LIGO is not designed to pick up signals at the frequency at which supermassive objects like Sagittarius A* are expected to “ring.” (LIGO is tuned to recognize gravitational waves from smaller black holes and dense stars like neutron stars.) But supermassive black holes and boson stars are in the sweet spot for the planned space-based gravitational wave telescope eLISA (the Evolved Laser Interferometer Space Antenna), slated for launch in 2034. “To confirm or rule out boson stars entirely, we need ‘louder’ observations,” Cardoso says. “EHT or eLISA are probably our best bet.”

Taking the Pulse

In the meantime, astronomers could measure waves from these extremely massive objects by precisely clocking the arrival times of radio pulses from a special class of dead stars called pulsars. If astronomers spot pulses arriving systematically off-beat, that could be a sign that the space they’ve been traveling across is being stretched and squeezed by gravitational waves. Three collaborations—NANOGrav in North America, the European Pulsar Timing Array, and the Parkes Pulsar Timing Array in Australia—are already scanning for these signals using radio telescopes scattered around the globe.

---*---

## [To do]
Carry on the passage about gravitational waves and pulsar timing from its last sentence.

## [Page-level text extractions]

---*---

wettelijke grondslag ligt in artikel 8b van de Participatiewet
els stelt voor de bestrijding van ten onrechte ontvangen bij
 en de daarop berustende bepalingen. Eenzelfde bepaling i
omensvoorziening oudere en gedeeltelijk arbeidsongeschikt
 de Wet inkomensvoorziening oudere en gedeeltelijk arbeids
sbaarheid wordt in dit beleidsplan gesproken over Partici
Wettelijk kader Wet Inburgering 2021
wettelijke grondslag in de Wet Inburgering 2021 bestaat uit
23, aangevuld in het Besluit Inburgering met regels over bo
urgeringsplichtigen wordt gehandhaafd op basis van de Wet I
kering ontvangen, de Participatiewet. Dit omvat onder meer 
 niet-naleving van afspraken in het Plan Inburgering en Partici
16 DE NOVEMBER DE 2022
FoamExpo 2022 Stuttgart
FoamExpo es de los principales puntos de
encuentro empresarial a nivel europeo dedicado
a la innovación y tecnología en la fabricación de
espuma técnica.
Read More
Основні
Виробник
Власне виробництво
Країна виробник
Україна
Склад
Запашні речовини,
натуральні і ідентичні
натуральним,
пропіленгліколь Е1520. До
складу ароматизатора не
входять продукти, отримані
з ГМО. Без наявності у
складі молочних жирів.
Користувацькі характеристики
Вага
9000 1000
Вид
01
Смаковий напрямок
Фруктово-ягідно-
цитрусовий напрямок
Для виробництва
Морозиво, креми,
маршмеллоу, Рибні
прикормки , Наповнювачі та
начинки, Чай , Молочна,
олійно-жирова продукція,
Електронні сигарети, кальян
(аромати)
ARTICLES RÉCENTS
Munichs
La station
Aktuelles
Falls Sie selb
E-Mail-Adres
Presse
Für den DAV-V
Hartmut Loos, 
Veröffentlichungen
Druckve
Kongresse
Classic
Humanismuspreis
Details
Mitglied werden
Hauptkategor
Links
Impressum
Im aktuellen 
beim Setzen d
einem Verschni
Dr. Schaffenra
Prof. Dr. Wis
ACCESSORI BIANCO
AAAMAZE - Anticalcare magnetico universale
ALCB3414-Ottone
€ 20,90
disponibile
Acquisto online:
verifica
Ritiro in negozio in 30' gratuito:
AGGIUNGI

---*---

## [Exercise result]
To Broderick, though, the big question isn’t which model will win out, it’s whether these new experiments can find a flaw in general relativity. “For 100 years, general relativity has been enormously successful, and there’s no hint of where it breaks,” he says. Yet general relativity and quantum mechanics, which appears equally shatterproof, are fundamentally incompatible. Somewhere, one or both must break down. But where? Boson stars and gravastars might not be the answer. Still, exploring these exotic possibilities forces physicists to ask the questions that might lead them to something even more profound.
“We expect that general relativity will pass the EHT’s tests with flying colors,” Broderick says. “But the great hope is that it won’t, that we’ll finally find the loose thread to pull on that will unravel the next great revolution in physics.”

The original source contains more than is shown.